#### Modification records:
★ ★ ★

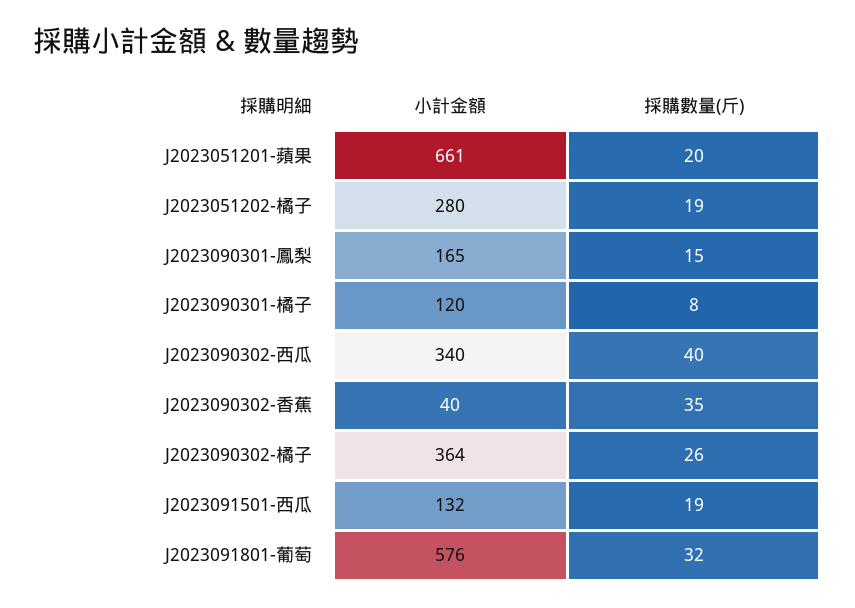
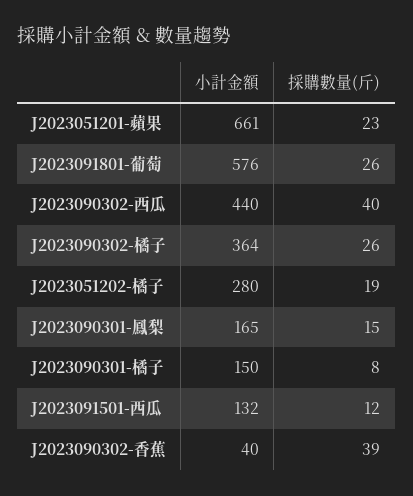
採購數量(斤), J2023051201-蘋果: 20 -> 23
小計金額, J2023090301-橘子: 120 -> 150
小計金額, J2023090302-西瓜: 340 -> 440
採購數量(斤), J2023090302-香蕉: 35 -> 39
採購數量(斤), J2023091501-西瓜: 19 -> 12
採購數量(斤), J2023091801-葡萄: 32 -> 26

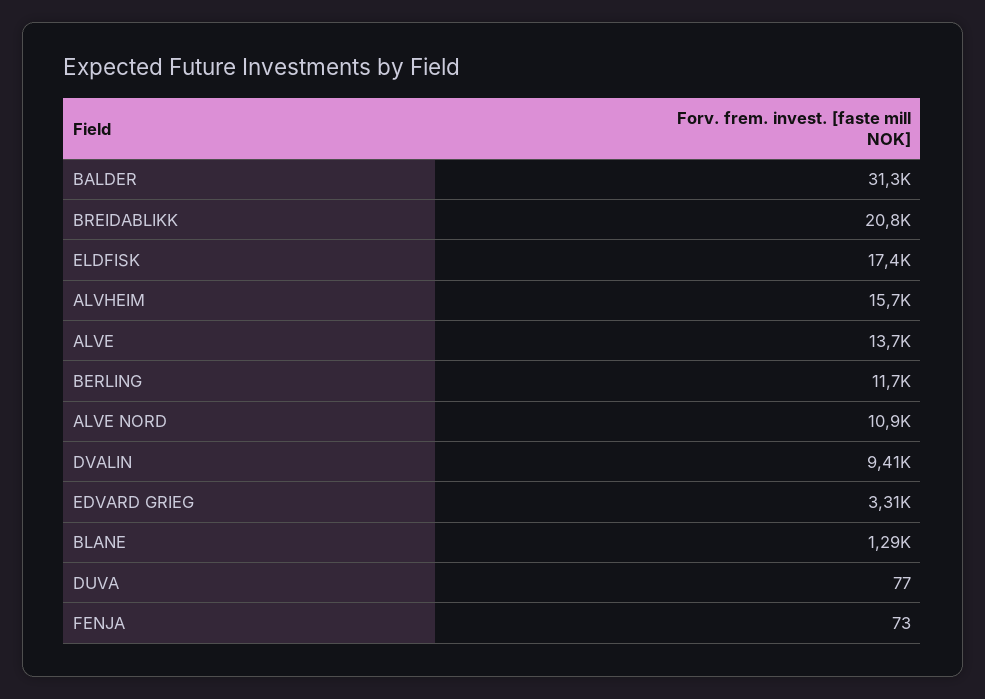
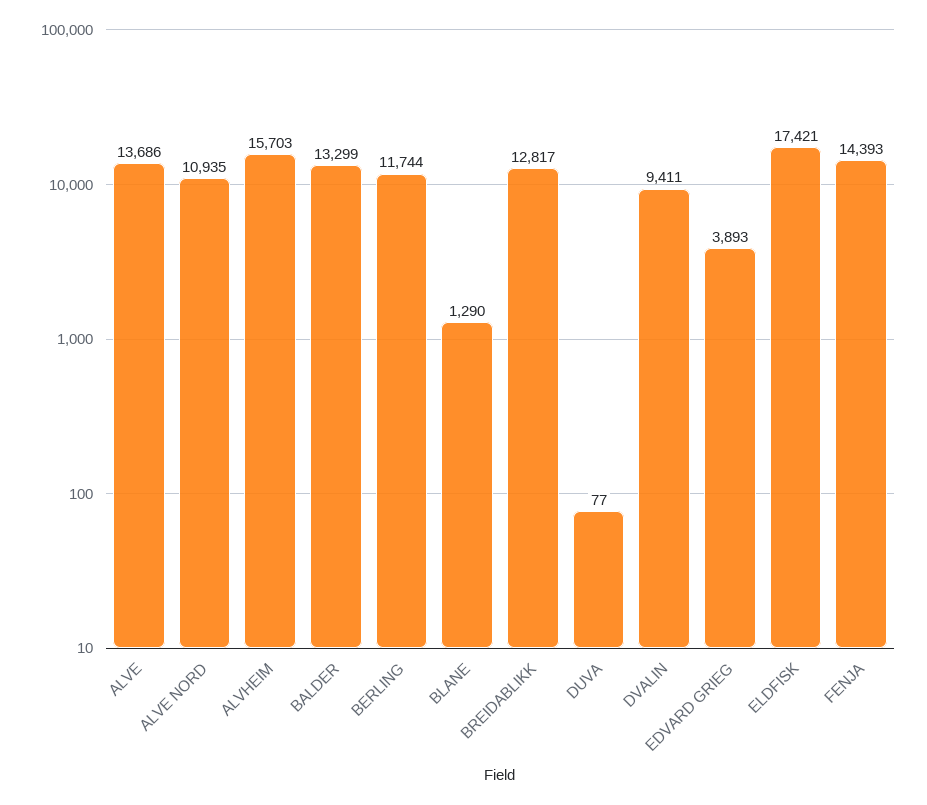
BALDER: 31300 -> 13299
BREIDABLIKK: 20800 -> 12817
EDVARD GRIEG: 3310 -> 3893
FENJA: 73 -> 14393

★ ★ ★

#### Work to complete:
Repeat only the stretch of lines starting at the one containing "BALDER: 31300 -> 13299" and running to the final line of the entries above.

#### Written answer:
BALDER: 31300 -> 13299
BREIDABLIKK: 20800 -> 12817
EDVARD GRIEG: 3310 -> 3893
FENJA: 73 -> 14393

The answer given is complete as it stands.